_TEXT EXCERPT_.
···

Shouldn't we just ban all animal experiments in Switzerland?
Banning all animal experiments may sound like a simple solution to improve the protection of animals and have a clear conscience. But banning all experiments in Switzerland does not prevent them from being carried out but is rather shifting them abroad. They may then be carried out outside of Switzerland and outside of Europe, where animal welfare conditions are often massively worse.
Switzerland has one of the strictest animal protection laws in the world, and the question arises whether it really serves the protection of animals to ban animal experiments in a country where they are more strictly controlled. Consequently, one would have to be prepared to do without medicines and therapies that were researched and developed under worse animal welfare conditions abroad. And this is not possible in the long run, because medicines lose their effectiveness (e.g. antibiotics that become ineffective because germs become resistant) and new developments are urgently needed. In addition, new diseases are always emerging – as we experienced vividly during the COVID 19 pandemic – for which effective drugs or vaccines would then be lacking. And even if one were willing to do without new medicines, animal testing remains indispensable for certain areas. For example, a veterinary student must learn to apply certain examinations and surgical methods on animals if he or she wants to successfully treat animals later in his or her career.
Why are animal tests for cosmetics not banned?
De facto, animal experiments for cosmetics are not permitted in Switzerland. They do not meet the legal requirements for authorisation under the Animal Protection Ordinance Art. 137. The Federal Council has issued a on this in response to a parliamentary motion: "Animal experiments may only be carried out in Switzerland if they are indispensable. Therefore, stressful animal experiments must be limited to the indispensable extent (Art. 17 of the Animal Protection Act; SR 455). Animal experiments for cosmetic products do not meet the requirements applicable to them (Art. 137 para. 1 of the Animal Protection Ordinance, TSchV; SR 455.1). Therefore, animal experiments for cosmetic products may no longer be carried out in Switzerland, even if there is no explicit ban. Although a permit was granted several years ago for the testing of UV filters for sunscreen products, this was only justifiable because the testing of UV filters clearly serves to preserve human health and thus the requirements under Article 137 TSchV were met."

···

_MATERIAL SHOWN_.
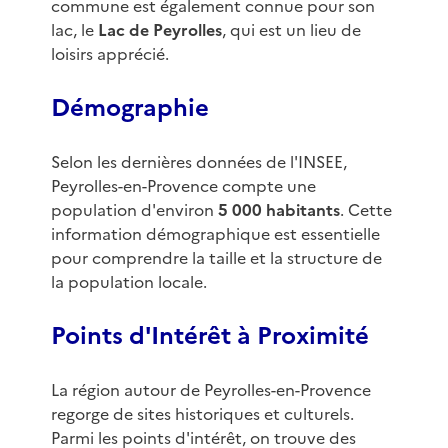
commune est également connue pour son
lac, le
Lac de Peyrolles
, qui est un lieu de
loisirs apprécié.
Démographie
Selon les dernières données de l'INSEE,
Peyrolles-en-Provence compte une
population d'environ
5 000 habitants
. Cette
information démographique est essentielle
pour comprendre la taille et la structure de
la population locale.
Points d'Intérêt à Proximité
La région autour de Peyrolles-en-Provence
regorge de sites historiques et culturels.
Parmi les points d'intérêt, on trouve des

···

_ASSIGNED TASK A_.
According to the text on animal experiments in Switzerland, what testing was granted a permit several years ago?
_ASSIGNED TASK B_.
In the text on animal experiments in Switzerland, list the reasons it gives for why doing without new medicines is not possible and why animal testing remains indispensable in some areas.
_ASSIGNED TASK C_.
From the text on animal experiments in Switzerland, reproduce the passage starting at "Shouldn't we just" and ending at "often massively worse.".

_WRITTEN ANSWER A_.
The testing of UV filters for sunscreen products.

_WRITTEN ANSWER B_.
- Medicines lose their effectiveness, e.g. antibiotics become ineffective because germs become resistant, so new developments are urgently needed.
- New diseases are always emerging, as during the COVID 19 pandemic, and effective drugs or vaccines would then be lacking.
- A veterinary student must learn to apply certain examinations and surgical methods on animals in order to treat animals successfully later in his or her career.

_WRITTEN ANSWER C_.
Shouldn't we just ban all animal experiments in Switzerland?
Banning all animal experiments may sound like a simple solution to improve the protection of animals and have a clear conscience. But banning all experiments in Switzerland does not prevent them from being carried out but is rather shifting them abroad. They may then be carried out outside of Switzerland and outside of Europe, where animal welfare conditions are often massively worse.